A foolproof recipe for squidgy cake squares, studded with extra chunks of chocolate for extra yumminess!
100g ginger biscuits
1 tin Carnation Caramel
185g dark chocolate
85g plain flour
40g cocoa powder
50g white chocolate, roughly chopped
50g milk chocolate, roughly chopped
275g caster sugar
1 Cadburys Crunchie bar, roughly broken
Line a 21cm, deep sided square tin with baking parchment.
Blitz the biscuits in a food processor and put into the prepared tin.
Make the brownie mixture
Cut butter into smallish cubes and tip into a medium bowl with the dark chocolate. Place on a saucepan of hot water to melt, stirring occasionally, once melted take off the heat and let it come to room temperature.
Preheat oven to 180C/gas 4.
Sieve the flour and cocoa powder into a bowl.
Break the eggs into a large bowl and add the sugar, whisk until creamy and thick, like a milk shake.
Pour the cooled chocolate mixture over the eggy mousse, then gently fold together with a spatula until the two mixtures are one and the colour is a mottled dark brown.

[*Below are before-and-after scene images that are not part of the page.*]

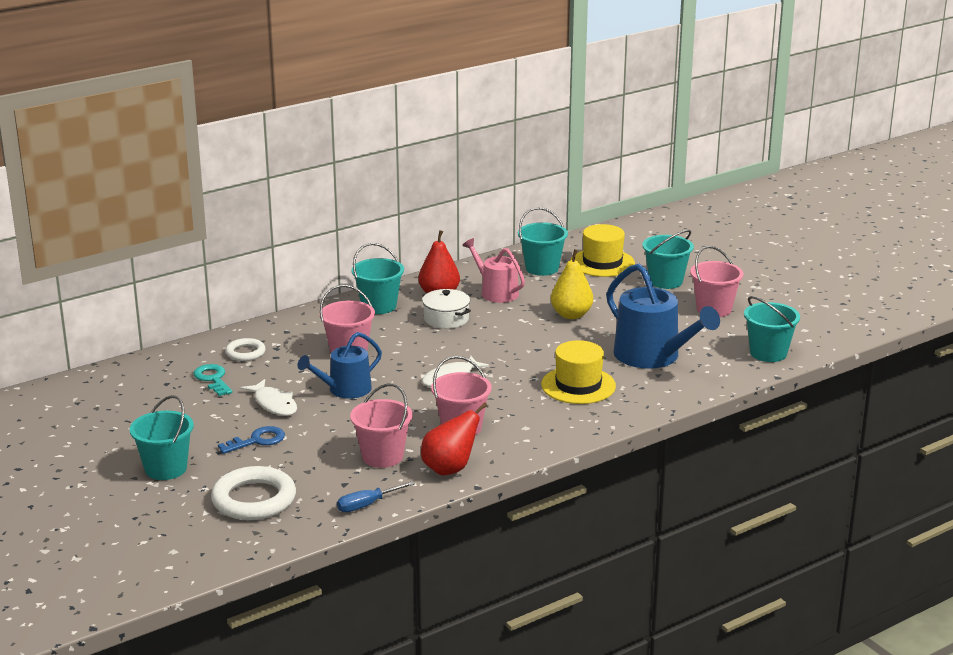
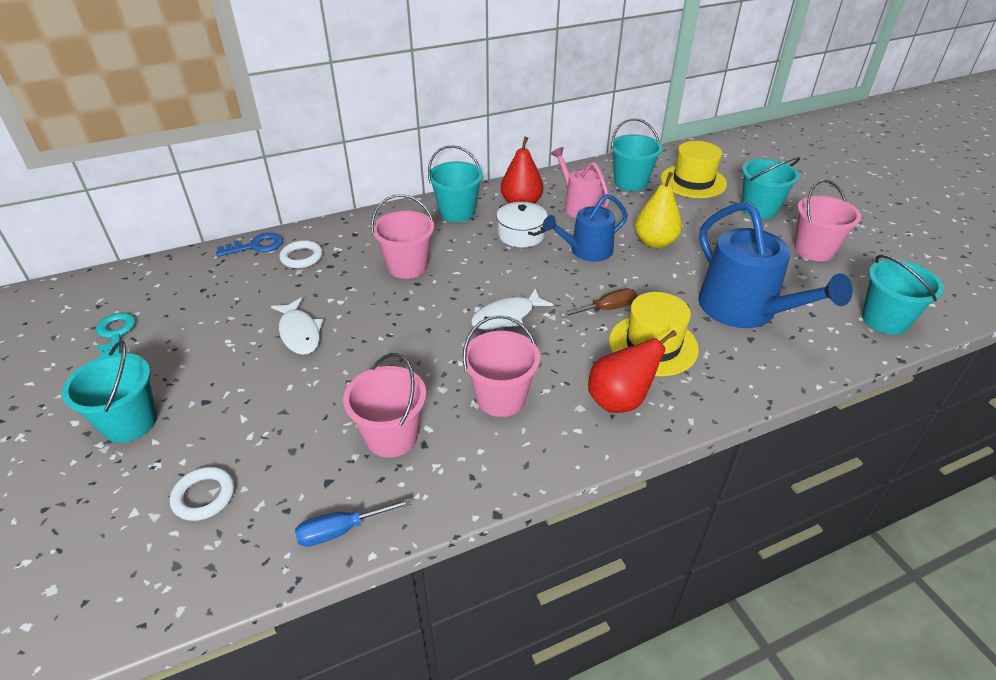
camera: 10 degrees right, 15 degrees up
(213, 379) = (252, 289): turquoise key -> turquoise key (115, 335)
(254, 499) = (204, 496): white ring -> white ring, size x0.55
(257, 440) = (256, 388): blue key -> blue key (256, 246)
(345, 390) = (385, 320): blue watering can -> blue watering can (587, 251)
(450, 469) = (469, 472): red pear -> red pear (620, 400)
(535, 366) = (606, 309): none -> brown screwdriver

Add the flour/cocoa mix to the eggy mixture and gently fold in, it will look dry and powdery for awhile but keep on folding in it will come to look fudgy.
Stop just before you feel you should, as you don’t want to overdo this mixing. Finally, stir in the white and milk chocolate chunks until they’re dotted throughout.
Pour half the brownie batter over the biscuit crumbs that are already in your prepared tin, then pour over 3/4 of the caramel and finish off by pouring on the rest of the brownie batter.
Bake for 30 – 40 minutes. If the brownie wobbles in the middle, it’s not quite done, so slide it back in and bake for another 5 minutes until the top has a shiny, papery crust and the sides are just beginning to come away from the tin. Take out of the oven.
Leave to cool then spread the rest of the caramel over the top, then scatter the Crunchie ontop and enjoy.